Lab 7: Getting Started with Pig on Cloudera QuickStart VM
Apache Pig is a high-level platform for processing large datasets in Hadoop. It uses a scripting
language called Pig Latin, which simplifies complex data transformations and analysis. Pig
converts these scripts into MapReduce jobs, making it easier to work with structured and semi-
structured data without writing low-level Java code. It is widely used for ETL (Extract,
Transform, Load) tasks, data preprocessing, and analytics.
Objective:
In this lab, you will learn how to start Pig in local and MapReduce modes, load data, and
perform basic operations such as sorting, grouping, joining, projecting, and filtering.
Task 1: Start Apache Pig
1. Open the Cloudera QuickStart VM.
2. Open the Terminal and start Pig in Grunt Shell using
pig -x local
Task 2: Create and Load Sample Data
1. Create an input file in HDFS (or local if using local mode). In the terminal, execute:
101,John,28,IT,60000
102,Alice,24,HR,55000
103,Bob,30,IT,70000
104,David,27,Finance,65000
105,Eve,29,HR,62000
Task 3: Load Data into Pig
Run the following Pig script in the Grunt shell:
EMPLOYEES = LOAD 'employees.txt' USING PigStorage(',')

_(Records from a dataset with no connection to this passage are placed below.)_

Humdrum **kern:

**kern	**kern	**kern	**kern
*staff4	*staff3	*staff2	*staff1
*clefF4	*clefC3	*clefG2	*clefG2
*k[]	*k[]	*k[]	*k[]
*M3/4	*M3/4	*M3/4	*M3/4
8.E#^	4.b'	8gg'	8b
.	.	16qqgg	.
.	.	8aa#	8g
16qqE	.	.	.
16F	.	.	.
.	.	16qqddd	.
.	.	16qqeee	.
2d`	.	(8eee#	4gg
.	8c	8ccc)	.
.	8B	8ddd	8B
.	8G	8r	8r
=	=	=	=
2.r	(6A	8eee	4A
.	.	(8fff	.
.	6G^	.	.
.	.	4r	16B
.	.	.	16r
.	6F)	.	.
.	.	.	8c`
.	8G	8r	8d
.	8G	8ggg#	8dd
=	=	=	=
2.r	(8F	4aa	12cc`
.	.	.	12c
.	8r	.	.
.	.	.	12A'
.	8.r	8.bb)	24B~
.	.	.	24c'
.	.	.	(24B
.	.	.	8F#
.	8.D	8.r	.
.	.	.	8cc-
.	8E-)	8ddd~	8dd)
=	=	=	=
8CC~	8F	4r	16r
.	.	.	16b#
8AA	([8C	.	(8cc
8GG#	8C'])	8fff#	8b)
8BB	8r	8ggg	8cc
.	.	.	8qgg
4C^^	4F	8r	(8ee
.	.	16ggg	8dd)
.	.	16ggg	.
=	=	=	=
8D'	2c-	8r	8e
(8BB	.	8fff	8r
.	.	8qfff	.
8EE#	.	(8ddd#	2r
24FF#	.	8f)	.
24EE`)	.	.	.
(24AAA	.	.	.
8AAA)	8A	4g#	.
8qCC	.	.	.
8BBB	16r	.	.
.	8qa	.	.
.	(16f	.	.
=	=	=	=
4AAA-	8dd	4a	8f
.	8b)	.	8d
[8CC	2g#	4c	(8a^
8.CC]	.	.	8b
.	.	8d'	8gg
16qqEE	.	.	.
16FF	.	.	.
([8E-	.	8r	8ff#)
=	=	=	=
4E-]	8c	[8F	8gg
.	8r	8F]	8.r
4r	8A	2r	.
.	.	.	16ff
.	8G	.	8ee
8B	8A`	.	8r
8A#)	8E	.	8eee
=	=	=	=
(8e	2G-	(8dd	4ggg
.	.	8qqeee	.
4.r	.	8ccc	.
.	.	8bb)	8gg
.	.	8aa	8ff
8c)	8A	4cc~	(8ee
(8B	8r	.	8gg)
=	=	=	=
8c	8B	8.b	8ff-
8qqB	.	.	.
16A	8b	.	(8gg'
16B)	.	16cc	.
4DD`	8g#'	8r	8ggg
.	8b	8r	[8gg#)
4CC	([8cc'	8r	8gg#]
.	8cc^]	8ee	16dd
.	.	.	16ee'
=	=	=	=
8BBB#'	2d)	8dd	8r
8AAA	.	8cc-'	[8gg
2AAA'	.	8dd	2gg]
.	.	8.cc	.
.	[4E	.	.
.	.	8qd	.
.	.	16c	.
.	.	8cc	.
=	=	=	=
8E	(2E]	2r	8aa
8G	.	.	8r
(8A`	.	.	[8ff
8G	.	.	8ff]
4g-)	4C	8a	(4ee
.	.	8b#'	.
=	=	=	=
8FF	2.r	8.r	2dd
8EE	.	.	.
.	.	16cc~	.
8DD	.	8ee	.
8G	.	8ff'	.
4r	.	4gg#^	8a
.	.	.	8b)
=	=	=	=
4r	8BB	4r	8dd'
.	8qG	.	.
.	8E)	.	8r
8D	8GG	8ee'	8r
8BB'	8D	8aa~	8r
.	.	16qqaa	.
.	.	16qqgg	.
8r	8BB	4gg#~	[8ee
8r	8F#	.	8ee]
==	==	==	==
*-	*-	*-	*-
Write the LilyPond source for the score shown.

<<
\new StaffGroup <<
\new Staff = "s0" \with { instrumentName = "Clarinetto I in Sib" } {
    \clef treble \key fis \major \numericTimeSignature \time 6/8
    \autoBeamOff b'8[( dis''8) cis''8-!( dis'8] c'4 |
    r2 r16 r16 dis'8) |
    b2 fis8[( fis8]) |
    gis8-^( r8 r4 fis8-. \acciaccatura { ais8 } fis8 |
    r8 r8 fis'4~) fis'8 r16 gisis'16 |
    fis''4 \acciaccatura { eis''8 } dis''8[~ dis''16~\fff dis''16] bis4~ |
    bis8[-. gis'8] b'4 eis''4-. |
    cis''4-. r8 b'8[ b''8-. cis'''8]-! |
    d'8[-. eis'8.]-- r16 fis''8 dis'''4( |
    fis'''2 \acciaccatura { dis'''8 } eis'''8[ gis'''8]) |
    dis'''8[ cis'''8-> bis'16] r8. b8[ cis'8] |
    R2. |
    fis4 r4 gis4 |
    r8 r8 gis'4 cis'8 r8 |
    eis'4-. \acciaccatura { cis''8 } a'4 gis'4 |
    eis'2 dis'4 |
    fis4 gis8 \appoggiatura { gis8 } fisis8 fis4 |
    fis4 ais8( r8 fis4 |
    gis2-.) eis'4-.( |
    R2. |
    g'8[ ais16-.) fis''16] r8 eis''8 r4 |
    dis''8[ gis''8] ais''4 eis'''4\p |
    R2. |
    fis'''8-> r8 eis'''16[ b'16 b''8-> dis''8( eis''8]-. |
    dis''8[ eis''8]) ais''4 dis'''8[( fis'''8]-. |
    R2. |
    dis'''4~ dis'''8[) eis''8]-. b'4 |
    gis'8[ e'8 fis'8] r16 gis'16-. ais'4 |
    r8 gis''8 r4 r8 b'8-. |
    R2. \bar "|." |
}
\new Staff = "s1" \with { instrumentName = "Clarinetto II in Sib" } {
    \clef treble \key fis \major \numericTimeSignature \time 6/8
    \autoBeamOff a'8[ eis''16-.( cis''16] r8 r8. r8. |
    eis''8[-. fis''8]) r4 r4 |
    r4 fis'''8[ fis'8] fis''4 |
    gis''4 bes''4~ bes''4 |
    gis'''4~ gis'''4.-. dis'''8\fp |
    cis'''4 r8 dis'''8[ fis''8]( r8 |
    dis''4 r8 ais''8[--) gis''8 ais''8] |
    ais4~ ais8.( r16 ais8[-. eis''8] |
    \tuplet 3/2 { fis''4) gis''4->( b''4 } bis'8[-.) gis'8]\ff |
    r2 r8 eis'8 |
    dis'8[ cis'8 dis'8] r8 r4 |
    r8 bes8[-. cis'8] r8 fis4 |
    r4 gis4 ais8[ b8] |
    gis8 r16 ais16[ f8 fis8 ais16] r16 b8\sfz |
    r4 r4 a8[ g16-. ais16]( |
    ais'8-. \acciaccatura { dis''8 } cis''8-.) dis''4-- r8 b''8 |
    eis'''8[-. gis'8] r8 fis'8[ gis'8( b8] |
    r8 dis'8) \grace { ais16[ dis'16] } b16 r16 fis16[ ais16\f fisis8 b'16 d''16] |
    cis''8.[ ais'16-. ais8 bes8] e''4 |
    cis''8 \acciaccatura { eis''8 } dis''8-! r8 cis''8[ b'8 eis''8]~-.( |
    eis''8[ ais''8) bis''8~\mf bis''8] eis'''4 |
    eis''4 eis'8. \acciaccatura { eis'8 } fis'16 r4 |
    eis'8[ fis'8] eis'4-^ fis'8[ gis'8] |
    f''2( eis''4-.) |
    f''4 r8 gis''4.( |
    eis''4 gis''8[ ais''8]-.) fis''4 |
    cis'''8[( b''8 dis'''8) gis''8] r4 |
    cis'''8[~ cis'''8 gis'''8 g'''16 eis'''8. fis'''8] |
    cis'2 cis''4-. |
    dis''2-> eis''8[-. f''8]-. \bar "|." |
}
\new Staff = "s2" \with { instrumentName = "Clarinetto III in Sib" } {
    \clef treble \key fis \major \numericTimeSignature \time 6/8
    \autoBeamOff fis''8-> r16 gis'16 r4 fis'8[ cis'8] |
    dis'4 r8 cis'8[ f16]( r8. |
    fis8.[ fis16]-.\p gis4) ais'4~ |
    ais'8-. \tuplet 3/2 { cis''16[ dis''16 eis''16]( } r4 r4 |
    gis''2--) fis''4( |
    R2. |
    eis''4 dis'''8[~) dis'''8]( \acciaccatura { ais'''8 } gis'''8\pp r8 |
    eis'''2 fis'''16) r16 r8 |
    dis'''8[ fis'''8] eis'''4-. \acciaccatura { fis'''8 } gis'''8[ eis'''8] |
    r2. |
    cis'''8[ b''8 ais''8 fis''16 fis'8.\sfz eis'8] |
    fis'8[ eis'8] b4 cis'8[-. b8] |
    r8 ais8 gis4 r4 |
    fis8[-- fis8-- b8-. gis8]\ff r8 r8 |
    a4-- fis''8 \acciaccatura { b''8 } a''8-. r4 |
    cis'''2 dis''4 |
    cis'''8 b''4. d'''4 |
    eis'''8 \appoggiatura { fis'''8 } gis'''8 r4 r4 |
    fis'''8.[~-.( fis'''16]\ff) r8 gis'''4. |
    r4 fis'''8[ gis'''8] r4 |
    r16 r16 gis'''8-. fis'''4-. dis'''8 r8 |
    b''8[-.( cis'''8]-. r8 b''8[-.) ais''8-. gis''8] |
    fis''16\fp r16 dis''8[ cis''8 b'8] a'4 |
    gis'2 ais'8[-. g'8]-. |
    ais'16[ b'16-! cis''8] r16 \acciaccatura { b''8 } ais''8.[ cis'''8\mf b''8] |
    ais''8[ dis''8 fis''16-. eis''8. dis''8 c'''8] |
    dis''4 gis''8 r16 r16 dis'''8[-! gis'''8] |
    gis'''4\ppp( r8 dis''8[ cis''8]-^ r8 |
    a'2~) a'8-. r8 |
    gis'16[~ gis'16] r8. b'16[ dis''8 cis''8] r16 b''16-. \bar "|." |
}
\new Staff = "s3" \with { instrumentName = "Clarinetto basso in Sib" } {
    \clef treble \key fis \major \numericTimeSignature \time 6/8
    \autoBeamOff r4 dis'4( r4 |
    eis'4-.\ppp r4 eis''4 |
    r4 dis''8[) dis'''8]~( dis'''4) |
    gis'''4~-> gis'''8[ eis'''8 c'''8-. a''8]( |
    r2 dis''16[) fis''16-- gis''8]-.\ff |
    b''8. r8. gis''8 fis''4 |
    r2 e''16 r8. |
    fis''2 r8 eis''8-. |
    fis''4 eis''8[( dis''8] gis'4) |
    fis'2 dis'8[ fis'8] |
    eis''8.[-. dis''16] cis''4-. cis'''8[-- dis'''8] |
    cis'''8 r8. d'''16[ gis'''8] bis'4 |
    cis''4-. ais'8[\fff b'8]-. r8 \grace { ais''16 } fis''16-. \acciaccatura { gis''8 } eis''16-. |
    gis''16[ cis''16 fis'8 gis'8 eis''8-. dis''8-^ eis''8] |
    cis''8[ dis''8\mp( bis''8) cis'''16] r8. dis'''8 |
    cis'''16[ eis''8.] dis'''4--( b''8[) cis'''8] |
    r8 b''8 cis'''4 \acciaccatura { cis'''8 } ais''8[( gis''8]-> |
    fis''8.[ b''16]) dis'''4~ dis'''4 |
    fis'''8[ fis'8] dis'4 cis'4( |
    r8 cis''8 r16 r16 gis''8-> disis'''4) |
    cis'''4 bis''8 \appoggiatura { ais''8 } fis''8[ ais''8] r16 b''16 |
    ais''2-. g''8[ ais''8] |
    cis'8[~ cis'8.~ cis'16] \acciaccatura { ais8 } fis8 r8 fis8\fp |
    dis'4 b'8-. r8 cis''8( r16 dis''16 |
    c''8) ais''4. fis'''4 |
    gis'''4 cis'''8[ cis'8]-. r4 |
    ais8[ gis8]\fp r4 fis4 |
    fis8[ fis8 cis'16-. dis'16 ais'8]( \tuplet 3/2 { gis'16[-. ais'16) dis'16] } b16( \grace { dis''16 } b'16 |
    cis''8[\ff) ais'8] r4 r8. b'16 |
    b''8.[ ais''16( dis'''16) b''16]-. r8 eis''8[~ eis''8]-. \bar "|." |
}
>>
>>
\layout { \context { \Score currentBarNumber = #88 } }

AS (ID:INT, NAME:CHARARRAY, AGE:INT, DEPT:CHARARRAY,
SALARY:INT);
Verify the loaded data:
DUMP EMPLOYEES;
Task 4: Projection (Selecting Specific Columns)
To display only Name and Department:
EMP_PROJECTION = FOREACH EMPLOYEES GENERATE NAME, DEPT;
DUMP EMP_PROJECTION;
Task 5: Filtering (Employees with Salary > 60000)
HIGH_SALARY = FILTER EMPLOYEES BY SALARY > 60000;
DUMP HIGH_SALARY;
Task 6: Sorting Data by Age
SORTED_EMPLOYEES = ORDER EMPLOYEES BY AGE ASC;
DUMP SORTED_EMPLOYEES;
Task 7: Grouping Data by Department
GROUPED_BY_DEPT = GROUP EMPLOYEES BY DEPT;
DUMP GROUPED_BY_DEPT;
Practice problems;
Data:
201,John,TV,Electronics,2,50000
202,Alice,Laptop,Electronics,1,70000
203,Bob,Phone,Electronics,3,30000
204,David,Shirt,Clothing,4,2000
205,Eve,Shoes,Clothing,2,4000
206,Frank,WashingMachine,Electronics,1,25000
207,Grace,Table,Furniture,1,15000
208,Harry,Chair,Furniture,2,5000
SALES = LOAD 'sales.txt' USING PigStorage(',')
AS (TID:INT, CNAME:CHARARRAY, PRODUCT:CHARARRAY,
CATEGORY:CHARARRAY, QTY:INT, PRICE:INT);
DUMP SALES;
Task 1: Projection (Selecting Specific Columns)
Display Customer Name, Product, and Price only.
Task 2: Filtering (Transactions where Quantity > 2)
Task 3: Sorting Data by Price (Descending Order)
Task 4: Grouping Transactions by Category